### AUFGABE
Gib aus dem Text über die Motivationsfalle die Stelle wortgetreu aus, die bei „Dass ausreichend Bewegung“ beginnt und bei „noch kein Verhalten.“ endet.

Veränderung und neue Gewohnheiten: Warum wir blindlings in die Motivationsfalle tappen, und was wir dagegen tun können.

Veränderung: Die Motivationsfalle.

Ich bin 51 Jahre alt, und wenn Sie mich fragen, ob ich sportlich bin, hätte ich das bis vor kurzem eher verneint. Mit dem regelmäßigen Sport funktionierte es bei mir nämlich nie so richtig:

Eine Saison lang ein bis zwei Mal die Woche joggen bis in den November hinein, wenn das Wetter mitspielte, und im folgenden Jahr den Anschluss verpasst. Für den Staffelmarathon angemeldet, um ein Ziel zu setzen. Nachdem ich die neun, elf oder 16 Kilometer irgendwie hinter mich gebracht hatte, geschworen, jetzt wirklich mit einem regelmäßigen Training zu beginnen. Voller Enthusiasmus einen Zehner-Block für ein Fitness Studio gekauft, zwei Mal in der Woche hin, geschwitzt, glücklich und stolz. Bis der alte Freund anrief, ob man nicht spontan auf ein Bier gehen sollte. Ja klar, so ein Bier ist fein. Sehr motiviert, mich auszupowern, war ich an diesem Tag sowieso nicht. Und Freunde sind doch auch wichtig, oder? Dann kam eine Zeit, in der ich meistens vor 19 Uhr nicht aus dem Büro wegkam, den Rest des Abends auf dem Sofa herumknotzte und mich ärgerte, dass ich nicht die Disziplin aufbrachte, noch etwas für meine Gesundheit zu tun.

Dass ausreichend Bewegung für ein gesundes Leben wichtig ist, das weiß ich natürlich und wichtig ist es mir auch, aber wieso schaffe ich es dann nicht, regelmäßig Sport zu betreiben?

Informiert zu sein allein, ändert noch kein Verhalten.

### BEREITGESTELLTES MATERIAL
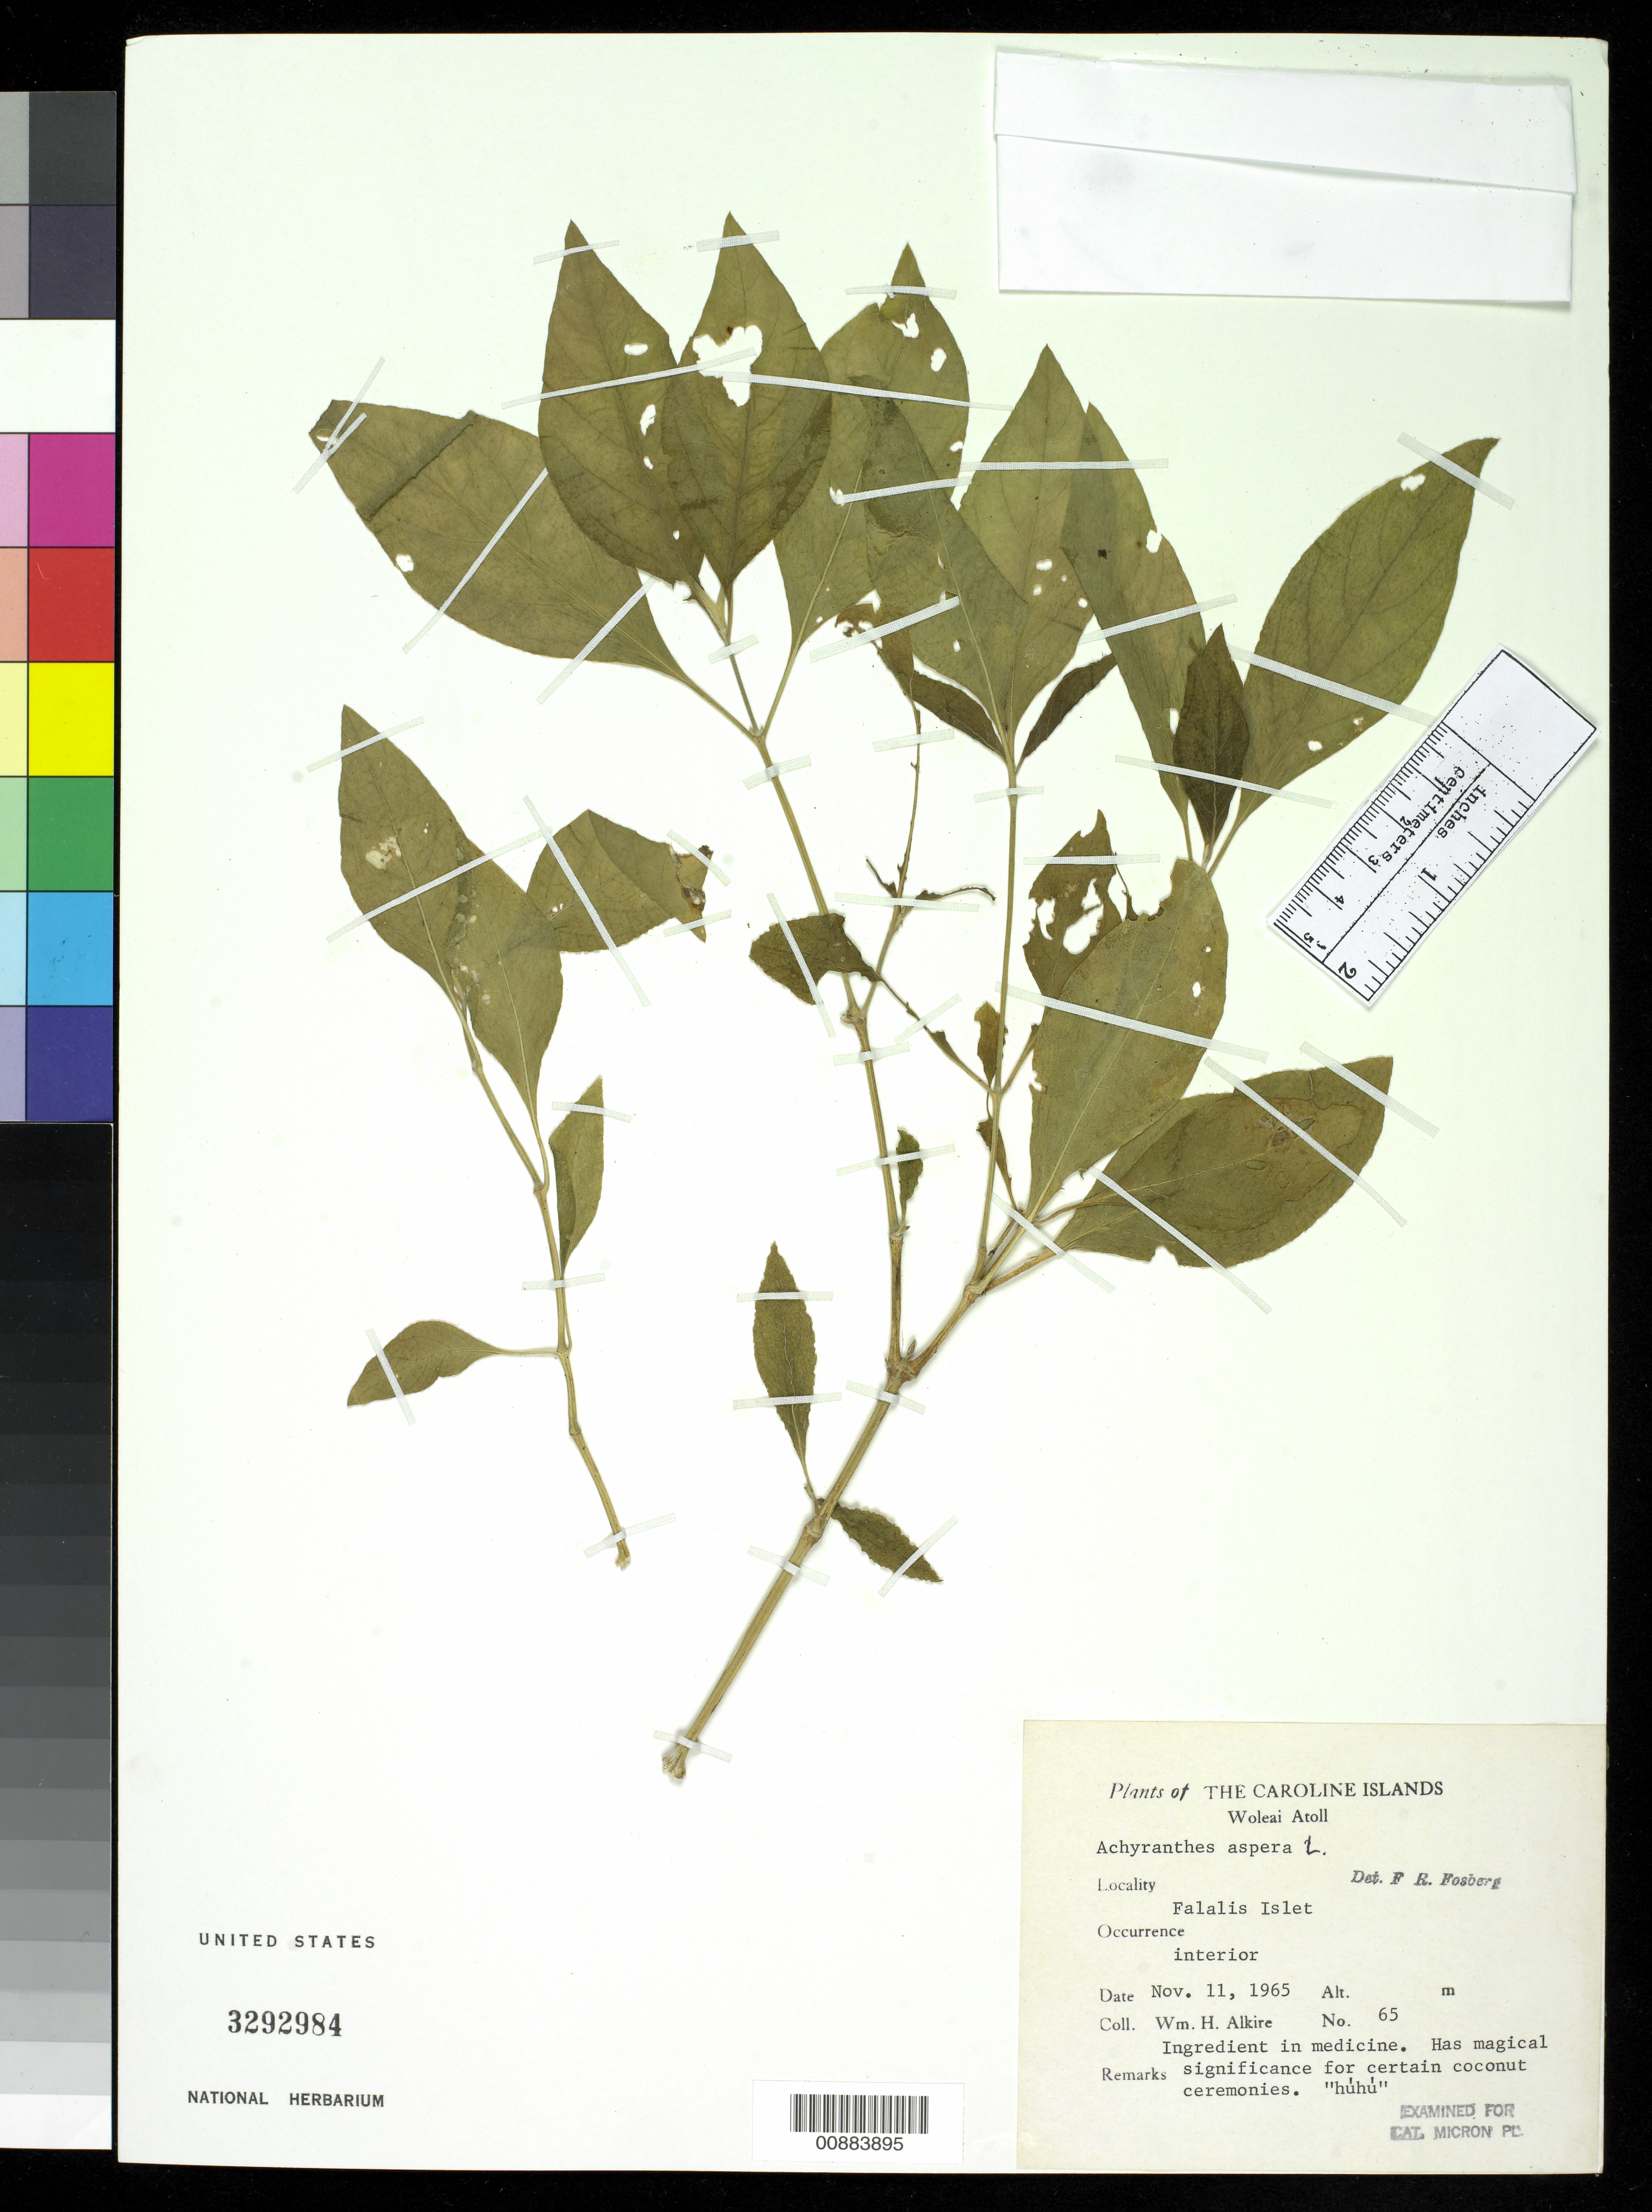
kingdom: Plantae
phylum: Tracheophyta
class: Magnoliopsida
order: Caryophyllales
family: Amaranthaceae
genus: Achyranthes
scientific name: Achyranthes aspera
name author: L.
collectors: W. Alkire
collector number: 65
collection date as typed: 11 Nov 1965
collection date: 1965-11-11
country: Micronesia, Federated States of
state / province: Yap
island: Woleai Atoll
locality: Falalis Islet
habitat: interior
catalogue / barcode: US 3292984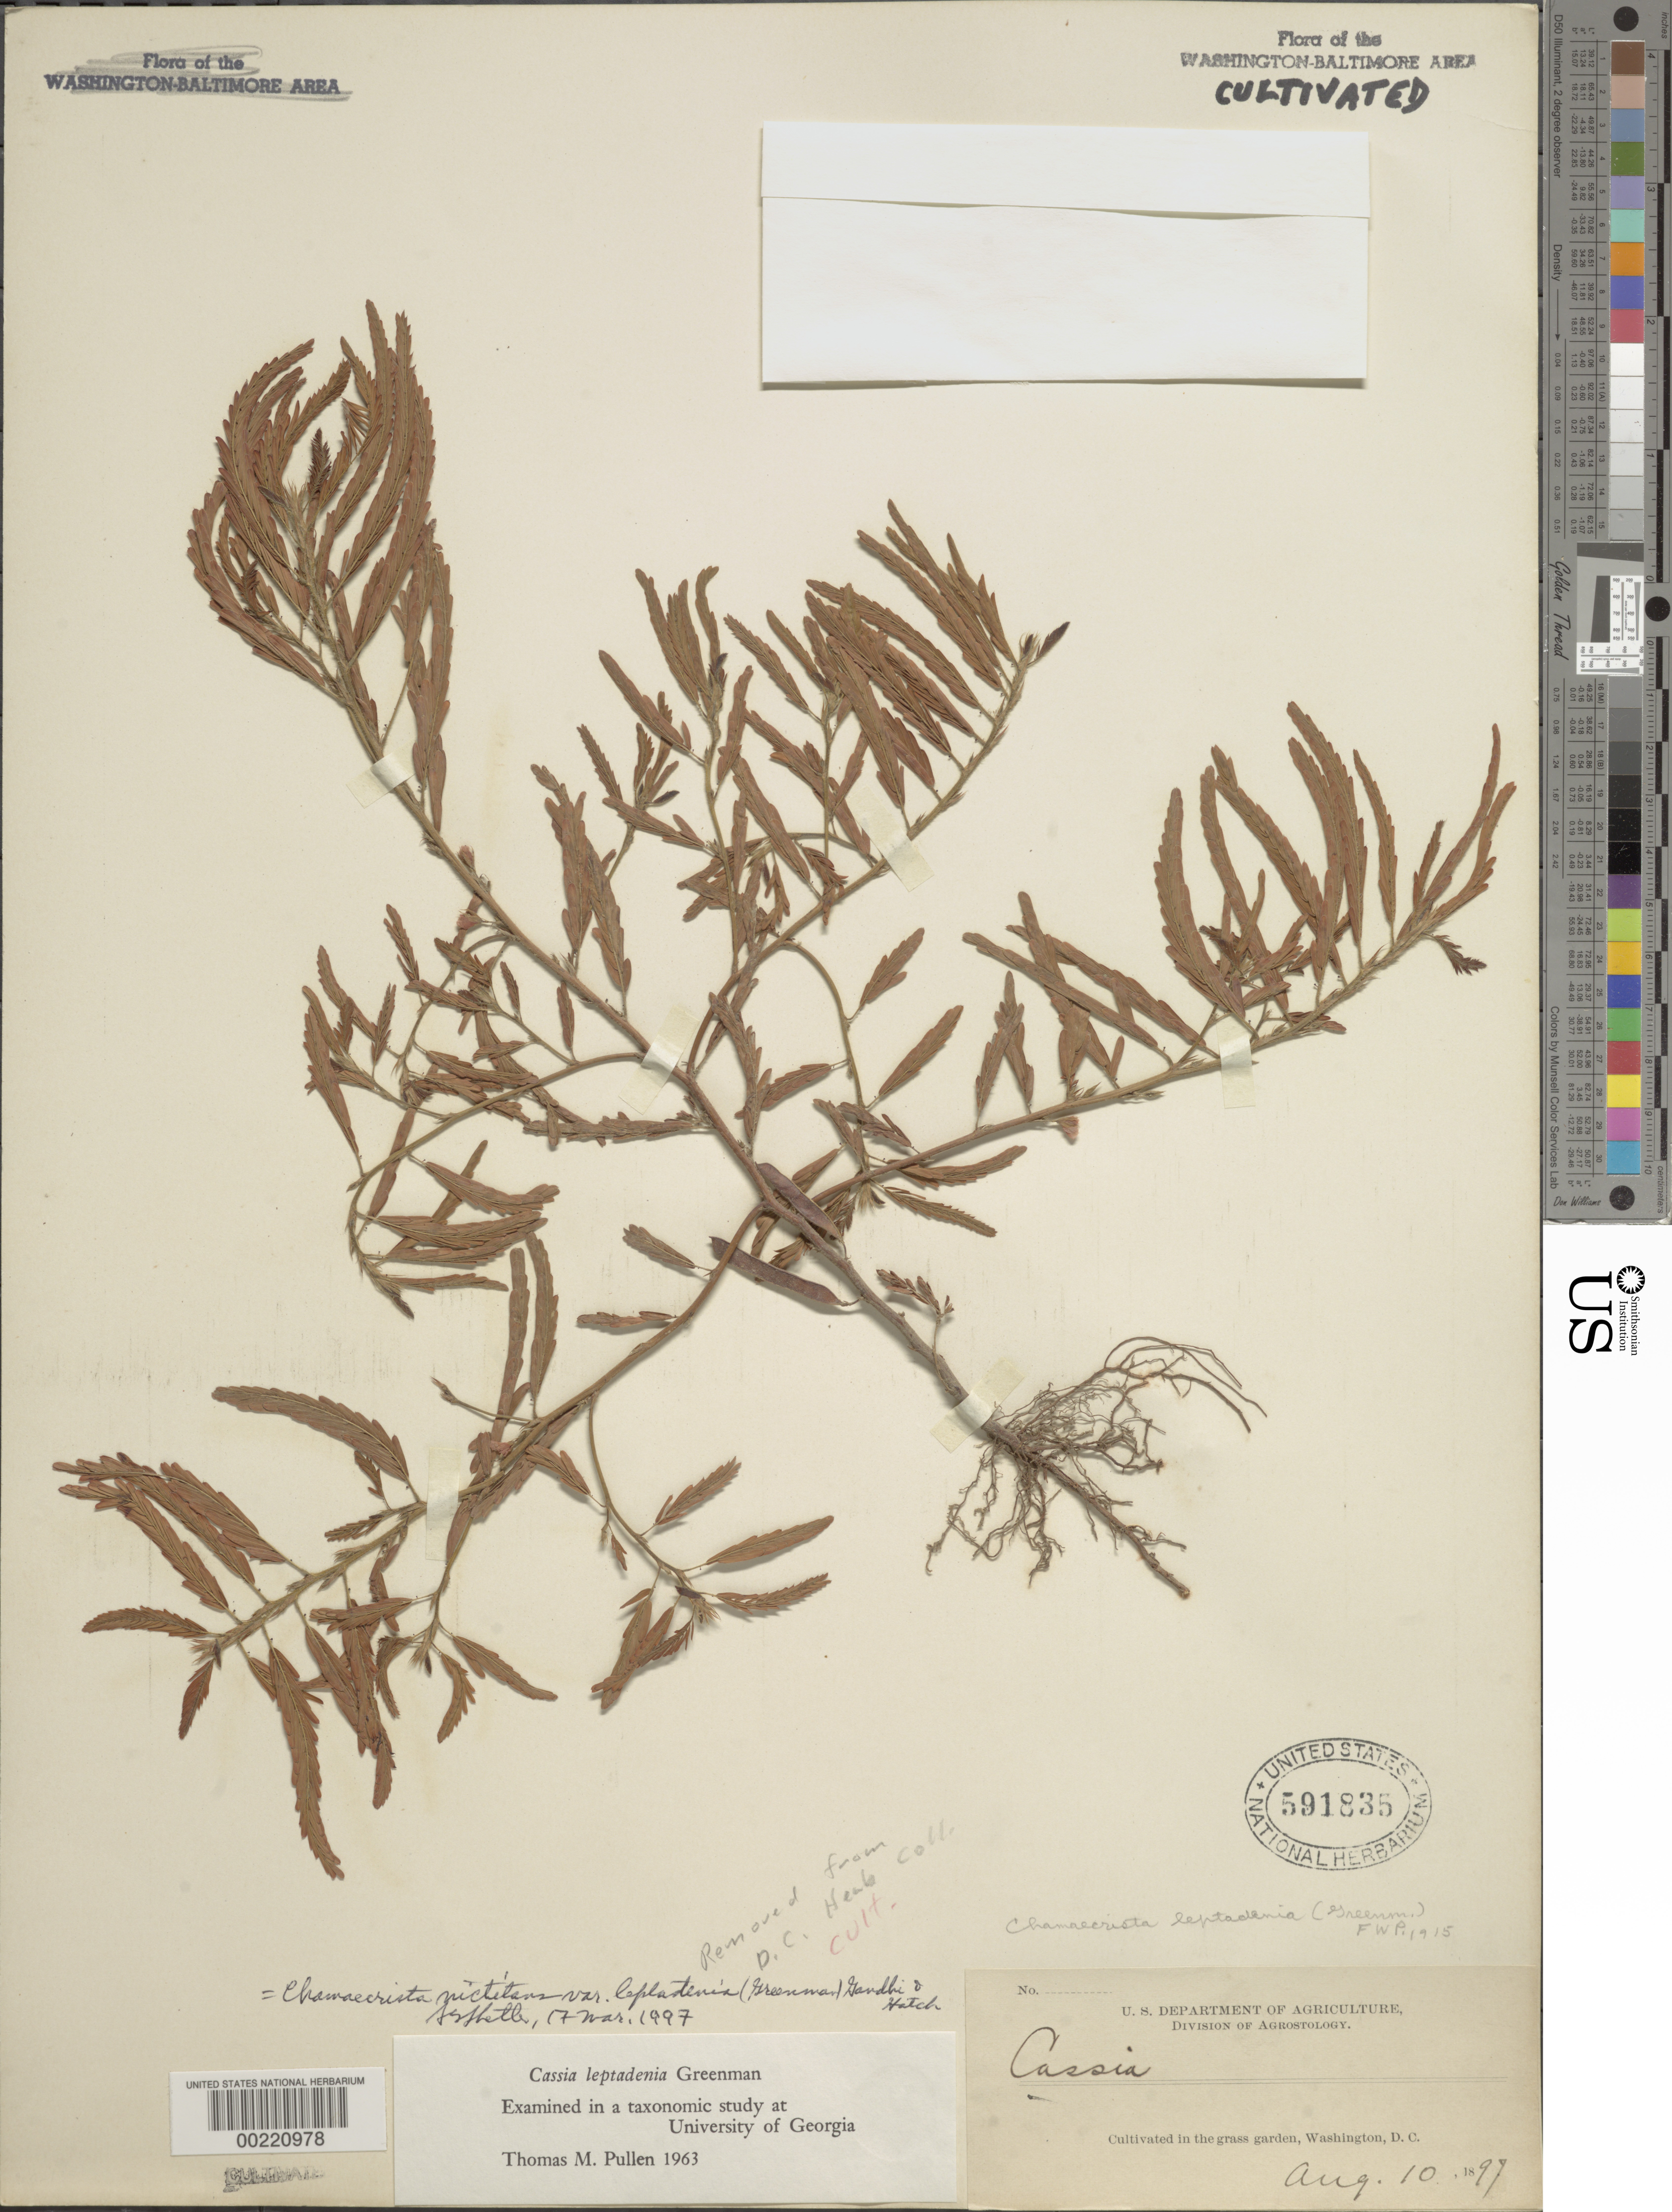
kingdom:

### LÖSUNG
Dass ausreichend Bewegung für ein gesundes Leben wichtig ist, das weiß ich natürlich und wichtig ist es mir auch, aber wieso schaffe ich es dann nicht, regelmäßig Sport zu betreiben?

Informiert zu sein allein, ändert noch kein Verhalten.